In the April 1984 edition of Dragon (Issue 84), Ken Rolston found the overhauled rules of the second edition were still too complicated, saying, "The game was revised to broaden its appeal, but the presentation still shows problems, and the audience is still limited, because of the bulk and detail involved. This game is committed to comprehensiveness, at the expense of comprehensibility. C&S is still the most difficult and time-consuming FRP system on the market, when played at a level that fully exploits its virtues." Rolston concluded, "This is the wrong product for the beginning or casual FRP gamer. For the intermediate gamer, it may be useful as a supplement and sourcebook. But as a complete campaign system, the virtues of C&S are only fully realized in the hands of the superior gamer — one who's serious, sophisticated, dedicated, and familiar with medieval history, legend, and fantasy literature."

Ron Pehr reviewed Bushido and Chivalry & Sorcery for Fantasy Gamer magazine and stated that "As fascinating roleplaying experiences, either of these games is superb; neither will disappoint any serious gamer; both are highly recommended as near-ultimate fantasy roleplaying games."

In Issue 36 of Different Worlds, Reid Hoffman commented, "For a player interested in quick and easy play, simple rules, and not the C&S type of campaign, avoid C&S like the Black Plague. For a player looking for material to enliven his fantasy-feudal campaign with culture and breadth of information, or willing to give a lot of effort to a campaign, C&S is quite good."

====Reviews====
- Casus Belli (Issue 5 - September 1981)

=== Third edition (C&S3) ===
The game was revised and reissued in a Third Edition (dubbed The Green Book, from its color) by Highlander Designs (HD), an American publishing house founded by G. W. Thompson. The authors of the third edition were Ed Simbalist, Wilf Backhaus and G. W. Thompson. C&S3 features the almost complete disappearance of medieval references. The Third Edition removed the integral gritty medieval French historical and cultural background.

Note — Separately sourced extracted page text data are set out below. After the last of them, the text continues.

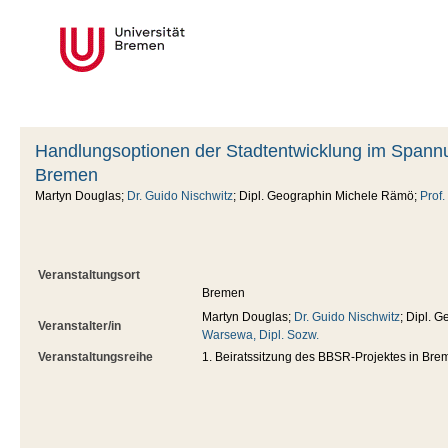
Handlungsoptionen der Stadtentwicklung im Spannun
Bremen
Martyn Douglas;
Dr. Guido Nischwitz
; Dipl. Geographin Michele Rämö;
Prof.
Veranstaltungsort
Bremen
Martyn Douglas;
Dr. Guido Nischwitz
; Dipl. 
Veranstalter/in
Warsewa, Dipl. Sozw.
Veranstaltungsreihe
1. Beiratssitzung des BBSR-Projektes in Bre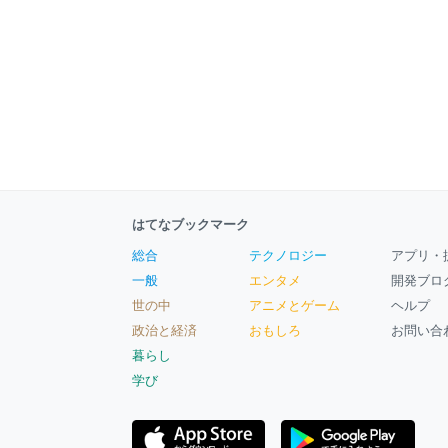
はてなブックマーク
総合
テクノロジー
アプリ・
一般
エンタメ
開発ブロ
世の中
アニメとゲーム
ヘルプ
政治と経済
おもしろ
お問い合
暮らし
学び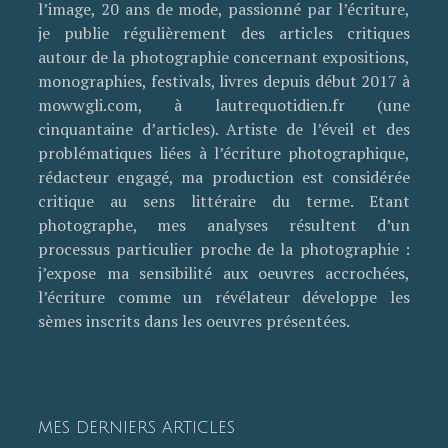
l’image, 20 ans de mode, passionné par l’écriture,
je publie régulièrement des articles critiques
autour de la photographie concernant expositions,
monographies, festivals, livres depuis début 2017 à
mowwgli.com, à lautrequotidien.fr (une
cinquantaine d’articles). Artiste de l’éveil et des
problématiques liées à l’écriture photographique,
rédacteur engagé, ma production est considérée
critique au sens littéraire du terme. Etant
photographe, mes analyses résultent d’un
processus particulier proche de la photographie :
j’expose ma sensibilité aux oeuvres accrochées,
l’écriture comme un révélateur développe les
sèmes inscrits dans les oeuvres présentées.
MES DERNIERS ARTICLES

C&S3 established a system of "skills" which covers all areas of the game, including fighting, magic, knowledge of geography, languages, dances and songs, and other things a person is able to do or know. The talent system (called "Skills cape") uses a percentile die and a 10-sided die (D10) for all actions determined by talent; the D10 determines if the success (or failure) of talent is "critical" or not.

====Reception====
Andrew Rilstone reviewed Chivalry & Sorcery 3rd Edition for Arcane magazine, rating it a 5 out of 10 overall, and stated that "D&D has survived for 20 years by adapting as the hobby progresses. C&S thinks that a marginally streamlined version of a game that was thought over-complex in 1978 is 'truly revolutionary'. It is wrong."

The reviewer from Pyramid #29 (Jan./Feb., 1998) stated that "It definitely uses some modern production features (though the layout is a bit busy and plagued by typos), but the defining aspects of most '90s games - quick character generation, rules-lightness, storytelling not dice-rolling - aren't a part of this game. Instead, C&S3 recalls the early days of gaming with an emphasis on rules and charts to cover just about any conceivable situation."

====Reviews====
- Valkyrie #14 (1997)
- Backstab (Issue 2 - Mar/Apr 1997)

=== Fourth edition (C&S4) ===

Highlander Designs went bankrupt and was bought by Britannia Game Designs Ltd. (BGD), a company based in England and directed by Steve Turner. The fourth edition of C&S, called "The Rebirth" was born a few months later and released in 2000.

The core rules had several extensions, including the "Knights Companion", "Armorers Companion," "Dwarves Companion" and "Elves Companion".

=== Fifth edition (C&S5) ===

Britannia Game Designs Ltd. launched a Kickstarter campaign to launch the Fifth Edition of the game that successfully completed on July 31, 2019. The game shipped in February 2020.

==Awards==
Chivalry & Sorcery won the H.G. Wells award for All Time Best Ancient Medieval Rules of 1979.